The partnership also creates openings for further cooperation, for example through chapter 7 on Investment Promotion and Cooperation and through chapter 11 on Trade and Sustainable Development. While both are more akin to soft law and are excluded from the agreement’s dispute settlement system, they represent an opportunity that national parliaments should seize.

To illustrate: chapter 7 on Investment Promotion and Cooperation contains the novelty of one party – the EFTA States – committing to invest a total of USD 100 billion and contribute to creating 1 million jobs in India in the 15 years after entry into force of the agreement. The cooperation activities that the chapter lists, include identifying key obstacles to investments, support for vocational education and training projects, encouragement of technical cooperation, and facilitation of partnerships among centers of excellence (e.g., on health care, digital technology, renewables, and sustainable metal making).

Furthermore, chapter 11 on Trade and Sustainable Development explicitly mentions, for example, enhanced cooperation on best practices relating to corporate social responsibility, human resources development for a just transition and decent work, best practices for sustainable management of natural resources and ecosystems, as well as cooperation on regulatory frameworks to promote renewable energy and increased efficiency in the use of resource and energy.

On their own, these lists are only an opening. Parliaments should seize the opportunities they offer and make the most of the potential synergies between these chapters. To achieve this, they need to ensure that government agencies effectively buttress the envisioned cooperation and that policies generally help align trade with a broad sustainability agenda. One specific example for this is to assess the scope for Mutual Recognition Agreements in specific service sectors. Another example is for collaboration on corporate due diligence rules to keep up with international developments, such as the Corporate Sustainability Due Diligence Directive (“CSDDD”) that the European Parliament just passed.

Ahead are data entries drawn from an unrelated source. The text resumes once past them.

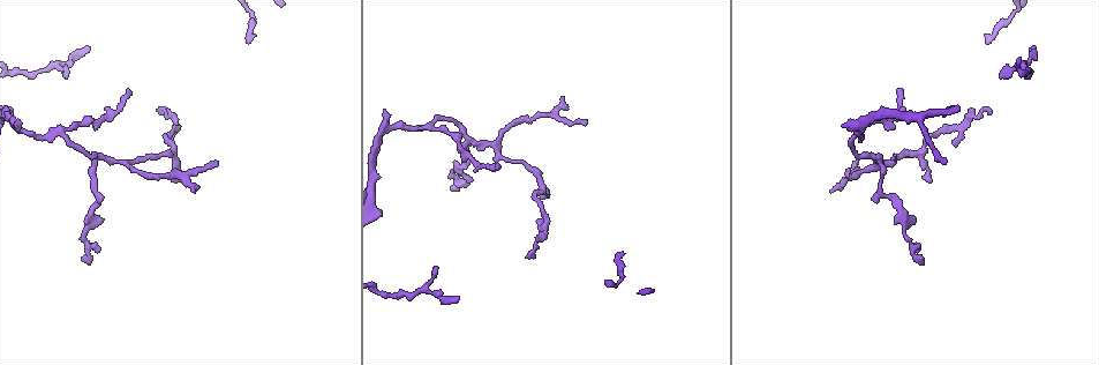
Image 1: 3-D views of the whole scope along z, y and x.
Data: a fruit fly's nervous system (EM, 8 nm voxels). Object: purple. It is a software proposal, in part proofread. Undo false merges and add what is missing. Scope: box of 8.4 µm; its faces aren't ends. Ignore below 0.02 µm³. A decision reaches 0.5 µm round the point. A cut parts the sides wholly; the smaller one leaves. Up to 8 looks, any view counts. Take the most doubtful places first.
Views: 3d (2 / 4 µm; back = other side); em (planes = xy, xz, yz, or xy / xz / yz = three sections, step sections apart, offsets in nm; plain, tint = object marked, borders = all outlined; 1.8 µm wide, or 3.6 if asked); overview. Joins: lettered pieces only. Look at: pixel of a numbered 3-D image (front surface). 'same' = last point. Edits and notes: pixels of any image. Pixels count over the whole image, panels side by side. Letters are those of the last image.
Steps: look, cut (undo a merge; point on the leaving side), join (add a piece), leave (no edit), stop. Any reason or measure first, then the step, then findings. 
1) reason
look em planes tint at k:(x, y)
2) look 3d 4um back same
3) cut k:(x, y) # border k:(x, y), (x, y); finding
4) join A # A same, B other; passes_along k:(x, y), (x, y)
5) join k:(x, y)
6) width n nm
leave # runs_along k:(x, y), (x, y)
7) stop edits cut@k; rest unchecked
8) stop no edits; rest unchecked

While many commentators have responded positively to the results of the negotiations, some words of caution remain. A case in point are concerns related to the partnership’s chapter 8 on Intellectual Property Rights (IPRs). It was only through leaks that the public learned of the specific Swiss proposal for this chapter, shortly before the end of the negotiations. Not all the controversial commitments in the leaks made it into the final text. But three commitments on patents do surpass pre-existing rules under the Agreement on Trade-Related Aspects of Intellectual Property Rights (TRIPS). Specifically, the agreement is set to change Indian rules on processes through which civil society can oppose patents (“pre-grant opposition”). It will also reduce the amount of information that patent holders need to publish on their use of existing patents (“working of patents”) and it foresees further negotiations between the parties on rules for “data exclusivity”. The latter are rules meant to prevent generic drug manufacturers from relying on clinical trial data that the original producer of the drug had used to prove the safety and efficacy of the drug.

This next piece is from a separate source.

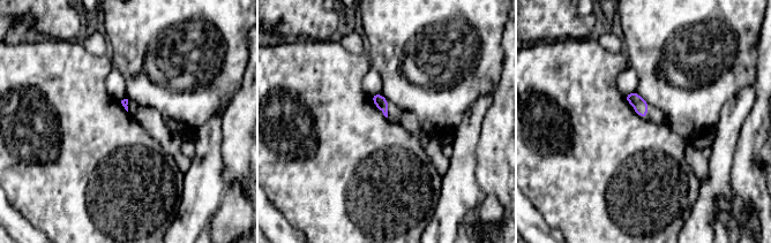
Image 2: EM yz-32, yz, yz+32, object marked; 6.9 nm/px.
look em planes borders same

While business groups in Switzerland have welcomed these provisions, other stakeholders have flagged opposition to any further negotiations on “data exclusivity”. Médecins sans Frontières describe how the changes to pre-grant opposition and to the working of patents may weaken the transparency of the patent system in India and how negotiations over data exclusivity may unduly prolong patents and reduce public health safeguards. They write that all of these may increase costs of generics and harm patients in many countries beyond India.

Given the potential benefits, there is a robust case for national parliaments to approve this partnership. There is also a robust case for them to explore further synergies and collaboration. And there is a robust case for them to remain vigilant as controversial issues such as data exclusivity are brought onto the agenda, if and when the agreement enters into force.